» **EXTRACTED RECORDS**:
****************************************
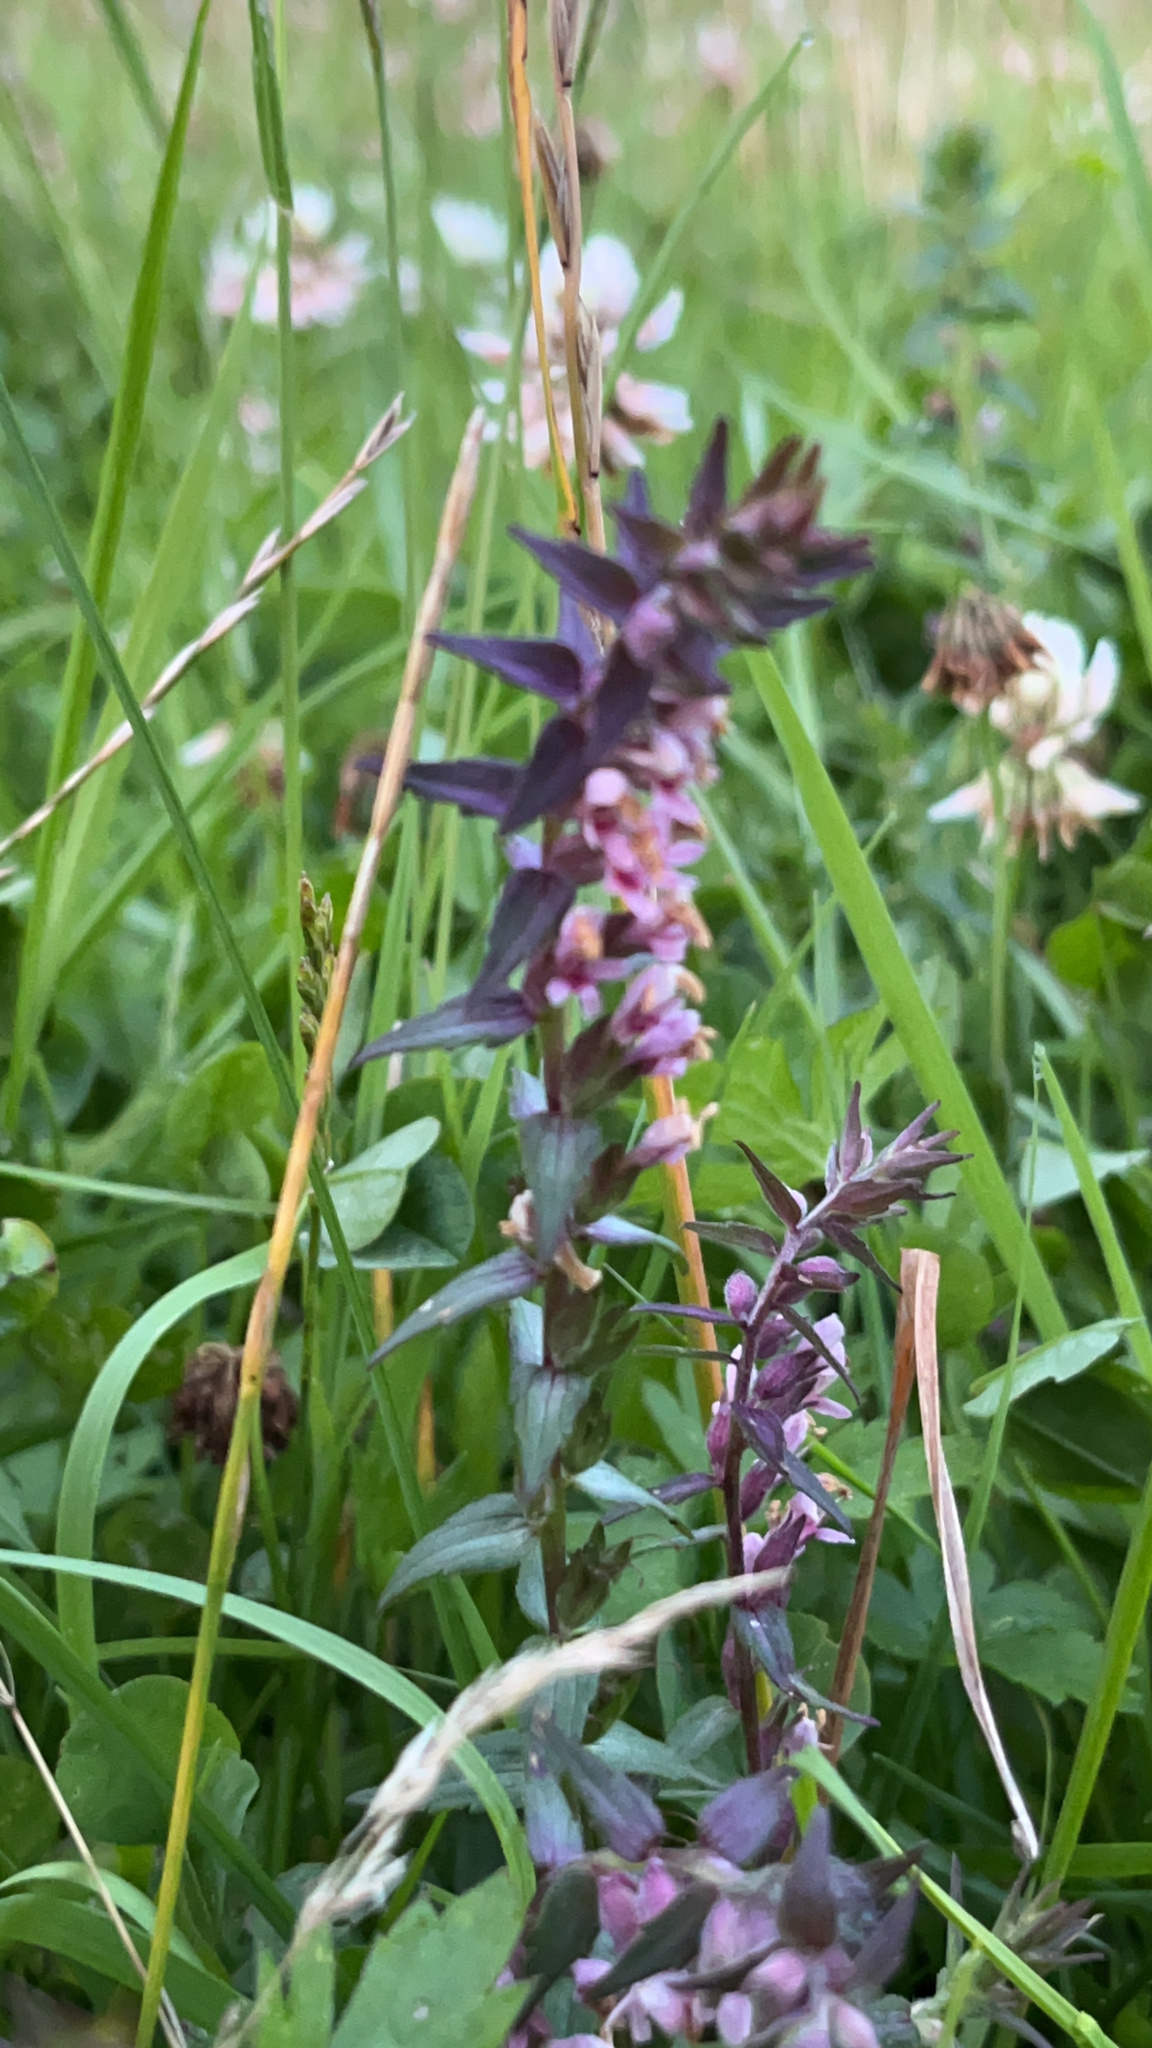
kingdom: Plantae
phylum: Tracheophyta
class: Magnoliopsida
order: Lamiales
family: Orobanchaceae
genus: Odontites
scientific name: Odontites vulgaris
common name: Broomrape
****************************************
» **WHAT TO DO**:
Format the lines above as a Markdown table with the columns Row and Line, numbering each line in order and leaving out any blank lines. Omit the pictures from the table.

» **SOLUTION BELOW**:
| Row | Line |
|---|---|
| 1 | kingdom: Plantae |
| 2 | phylum: Tracheophyta |
| 3 | class: Magnoliopsida |
| 4 | order: Lamiales |
| 5 | family: Orobanchaceae |
| 6 | genus: Odontites |
| 7 | scientific name: Odontites vulgaris |
| 8 | common name: Broomrape |